A participação do Brasil na COP26 contou com uma série de aspectos dignos de discussão, dentre eles o protagonismo de parlamentares em um fórum internacional que pretende traçar metas fundamentais para o meio ambiente. Se por um lado, o descaso absoluto de Jair Bolsonaro com a agenda ambiental não se apresenta como algo surpreendente (tão somente uma consequência lógica de uma administração responsável por transformar o país em pária internacional em questões ambientais), é digno ressaltar que esse movimento tem como consequência o vácuo deixado pelo Presidente da República, principalmente em se considerando a predominância estrutural do Executivo na representação do país no cenário internacional.
O protagonismo histórico do Poder Executivo nas relações internacionais decorre de prerrogativas constitucionais que dão a esse o papel legal de representante externo do Estado, atribuindo ao Legislativo a função de ratificar os acordos firmados. Nestes tempos o que se verifica é precisamente o contrário: o vácuo de liderança deixa a representação do Brasil nas mãos de atores diversos, dentre eles, o Poder Legislativo, muito embora a esse não seja atribuído formalmente o poder de assumir frente a outros países obrigações em nome do Estado brasileiro, o que, em verdade, acaba por causar prejuízos para diplomacia e interesses nacionais.
Um exemplo de como esse protagonismo não atende as necessidades do país se verifica na própria organização dos parlamentares designados para a Conferência. Deputados federais têm direito a receber diárias para esse tipo de compromisso, desde que autorizados pela Secretaria de Relações Internacionais da Câmara dos Deputados, além disso recebem suporte da Comissão de Relações Exteriores e da assessoria da própria Secretaria. Ainda assim, não há condições adequadas para que seja suprida a lacuna deixada pela Presidência, vez que tais recursos são proporcionalmente muito menores que os recursos atribuídos àquela para os mesmos fins. No caso da COP 26, a desproporção ficou clara na desistência de deputados que acabaram declinando da participação na delegação brasileira diante dos altos custos para a viagem à Europa (também uma consequência óbvia da crise econômica).

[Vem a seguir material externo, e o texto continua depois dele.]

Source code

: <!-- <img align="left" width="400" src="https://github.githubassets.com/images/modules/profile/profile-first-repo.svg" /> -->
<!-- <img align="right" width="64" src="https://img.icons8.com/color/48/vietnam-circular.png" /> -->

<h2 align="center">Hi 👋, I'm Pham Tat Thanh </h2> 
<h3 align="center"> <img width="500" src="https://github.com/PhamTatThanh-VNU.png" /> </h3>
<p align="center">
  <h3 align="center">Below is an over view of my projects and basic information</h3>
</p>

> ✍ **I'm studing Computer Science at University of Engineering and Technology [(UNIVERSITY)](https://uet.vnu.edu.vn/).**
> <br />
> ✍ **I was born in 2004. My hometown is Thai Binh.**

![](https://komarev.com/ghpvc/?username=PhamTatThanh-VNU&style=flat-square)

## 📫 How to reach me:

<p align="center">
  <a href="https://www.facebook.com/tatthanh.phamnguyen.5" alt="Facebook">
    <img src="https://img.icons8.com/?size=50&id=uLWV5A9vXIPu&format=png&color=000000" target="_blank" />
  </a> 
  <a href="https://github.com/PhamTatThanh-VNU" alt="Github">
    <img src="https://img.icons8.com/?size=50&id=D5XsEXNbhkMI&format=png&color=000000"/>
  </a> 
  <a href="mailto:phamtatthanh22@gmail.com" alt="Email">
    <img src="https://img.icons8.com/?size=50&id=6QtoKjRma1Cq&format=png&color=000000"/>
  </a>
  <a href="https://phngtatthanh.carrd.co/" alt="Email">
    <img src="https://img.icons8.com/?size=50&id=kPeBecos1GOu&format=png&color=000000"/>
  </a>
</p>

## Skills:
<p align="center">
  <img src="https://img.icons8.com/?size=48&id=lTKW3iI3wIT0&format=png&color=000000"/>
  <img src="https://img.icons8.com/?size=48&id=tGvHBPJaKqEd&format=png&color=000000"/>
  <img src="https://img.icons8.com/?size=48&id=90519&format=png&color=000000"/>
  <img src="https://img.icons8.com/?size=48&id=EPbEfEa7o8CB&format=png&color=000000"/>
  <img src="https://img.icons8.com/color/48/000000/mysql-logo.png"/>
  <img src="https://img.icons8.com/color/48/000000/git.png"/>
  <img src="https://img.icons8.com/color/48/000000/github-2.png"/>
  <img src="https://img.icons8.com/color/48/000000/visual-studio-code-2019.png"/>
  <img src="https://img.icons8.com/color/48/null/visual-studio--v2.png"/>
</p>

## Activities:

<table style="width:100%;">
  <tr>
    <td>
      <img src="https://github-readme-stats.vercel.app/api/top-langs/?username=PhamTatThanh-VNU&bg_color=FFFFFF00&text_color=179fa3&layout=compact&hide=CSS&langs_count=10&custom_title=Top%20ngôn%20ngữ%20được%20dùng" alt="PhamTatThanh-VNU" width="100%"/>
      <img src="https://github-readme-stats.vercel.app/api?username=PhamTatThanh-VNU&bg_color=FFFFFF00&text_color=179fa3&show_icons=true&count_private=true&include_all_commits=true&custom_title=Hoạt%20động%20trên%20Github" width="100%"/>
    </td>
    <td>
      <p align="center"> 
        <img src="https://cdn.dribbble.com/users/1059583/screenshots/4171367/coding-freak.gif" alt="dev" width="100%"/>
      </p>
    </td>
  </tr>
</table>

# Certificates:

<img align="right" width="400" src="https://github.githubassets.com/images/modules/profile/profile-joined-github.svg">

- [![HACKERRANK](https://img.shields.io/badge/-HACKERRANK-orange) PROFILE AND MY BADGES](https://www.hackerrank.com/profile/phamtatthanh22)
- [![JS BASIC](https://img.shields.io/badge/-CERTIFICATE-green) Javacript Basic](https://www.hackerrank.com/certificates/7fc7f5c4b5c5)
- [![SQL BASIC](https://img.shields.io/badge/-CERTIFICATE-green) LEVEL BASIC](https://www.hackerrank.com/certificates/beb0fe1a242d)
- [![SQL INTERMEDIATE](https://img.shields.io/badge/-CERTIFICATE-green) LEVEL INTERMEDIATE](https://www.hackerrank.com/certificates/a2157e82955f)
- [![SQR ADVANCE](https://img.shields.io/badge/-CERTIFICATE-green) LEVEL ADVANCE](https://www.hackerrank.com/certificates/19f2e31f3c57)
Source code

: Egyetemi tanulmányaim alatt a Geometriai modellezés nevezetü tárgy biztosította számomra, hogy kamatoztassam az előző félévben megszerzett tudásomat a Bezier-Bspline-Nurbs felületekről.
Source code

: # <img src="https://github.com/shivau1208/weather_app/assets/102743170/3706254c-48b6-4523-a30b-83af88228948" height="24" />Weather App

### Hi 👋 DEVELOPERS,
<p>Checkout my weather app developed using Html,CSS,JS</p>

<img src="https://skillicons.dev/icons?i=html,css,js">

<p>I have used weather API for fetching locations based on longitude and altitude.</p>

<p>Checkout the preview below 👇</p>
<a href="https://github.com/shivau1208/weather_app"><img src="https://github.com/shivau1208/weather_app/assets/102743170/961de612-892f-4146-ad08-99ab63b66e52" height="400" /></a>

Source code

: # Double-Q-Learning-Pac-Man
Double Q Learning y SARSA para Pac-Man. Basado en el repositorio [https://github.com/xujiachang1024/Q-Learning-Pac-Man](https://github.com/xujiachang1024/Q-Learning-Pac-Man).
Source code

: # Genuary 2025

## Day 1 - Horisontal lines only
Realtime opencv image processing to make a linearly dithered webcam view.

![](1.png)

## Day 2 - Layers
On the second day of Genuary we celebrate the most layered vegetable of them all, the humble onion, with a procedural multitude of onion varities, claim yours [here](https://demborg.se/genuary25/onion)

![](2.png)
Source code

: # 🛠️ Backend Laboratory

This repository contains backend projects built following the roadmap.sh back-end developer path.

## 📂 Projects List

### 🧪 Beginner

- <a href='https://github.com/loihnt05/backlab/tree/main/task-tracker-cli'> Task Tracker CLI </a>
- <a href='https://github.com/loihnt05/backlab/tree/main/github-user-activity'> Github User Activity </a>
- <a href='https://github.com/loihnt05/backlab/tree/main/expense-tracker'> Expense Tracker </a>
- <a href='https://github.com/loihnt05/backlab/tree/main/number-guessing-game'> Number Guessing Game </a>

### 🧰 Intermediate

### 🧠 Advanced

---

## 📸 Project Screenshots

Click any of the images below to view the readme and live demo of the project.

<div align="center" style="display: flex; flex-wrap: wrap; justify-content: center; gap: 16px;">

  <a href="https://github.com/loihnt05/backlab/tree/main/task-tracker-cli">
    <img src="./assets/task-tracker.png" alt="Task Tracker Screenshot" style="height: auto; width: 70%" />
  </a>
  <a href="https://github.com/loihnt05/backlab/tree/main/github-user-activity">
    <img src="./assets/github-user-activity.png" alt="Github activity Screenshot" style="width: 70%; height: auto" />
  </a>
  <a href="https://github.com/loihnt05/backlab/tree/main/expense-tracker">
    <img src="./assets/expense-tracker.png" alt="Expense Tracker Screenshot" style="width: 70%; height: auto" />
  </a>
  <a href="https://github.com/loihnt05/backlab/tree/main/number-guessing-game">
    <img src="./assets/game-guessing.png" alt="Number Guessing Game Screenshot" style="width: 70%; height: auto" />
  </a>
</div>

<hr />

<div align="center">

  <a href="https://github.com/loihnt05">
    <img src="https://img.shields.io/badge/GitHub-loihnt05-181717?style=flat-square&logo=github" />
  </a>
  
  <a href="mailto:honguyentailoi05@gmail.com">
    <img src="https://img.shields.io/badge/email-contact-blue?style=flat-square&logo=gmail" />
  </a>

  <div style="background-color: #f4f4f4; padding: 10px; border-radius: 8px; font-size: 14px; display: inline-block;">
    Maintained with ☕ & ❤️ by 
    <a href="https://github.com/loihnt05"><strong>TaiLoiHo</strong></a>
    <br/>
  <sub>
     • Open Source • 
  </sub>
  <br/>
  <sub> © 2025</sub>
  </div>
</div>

Outro elemento decisivo para o insucesso da missão é o desacerto programático entre o Executivo e o Legislativo no que diz respeito aos compromissos ali firmados. Parlamentares envolvidos na Conferência receberam com ceticismo as promessas feitas pelo ministro do Meio Ambiente, Joaquim Leite, que firmou o compromisso de elevar em 50% a meta de redução de gases do efeito estufa até 2030. Nilton Tatto (PT-SP) chamou o plano de “pedalada climática”, enquanto o líder da oposição Alessandro Molon (PSB-RJ) acusou o governo de “tentar enganar” a opinião pública internacional. O pessimismo se justifica, já que no primeiro ano de mandato o presidente causou polêmica ao demitir o presidente do INPE por não concordar com a divulgação de estudos apontando aumento do desmatamento na Amazônia.
É evidente que atores como Legislativo nacional e setores da sociedade civil ganharam mais relevância em áreas de debate internacional por conta da globalização e da urgência de temas como as mudanças climáticas, o que confere ainda mais legitimidade aos deputados que participaram da COP 26. O que deve ser colocado em perspectiva é que a tendência de uma participação cada vez maior desses atores em função do vácuo deixado pelo Poder Executivo é extremamente danosa para o país. A diplomacia parlamentar é um instrumento de representação legítima e desejável, porém o que se viu na COP 26 foi a tentativa de suprir uma necessidade para a qual o Legislativo sequer possui recursos para atender. Esse desarranjo não só deteriora a imagem do país nesses fóruns em que um chefe de Estado tão controverso sequer se apresenta à mesa de discussões como compromete possibilidades de futuro – sobretudo para os mais pobres, assim como para os povos originários e ribeirinhos, que serão profundamente afetados pela negligência do governo.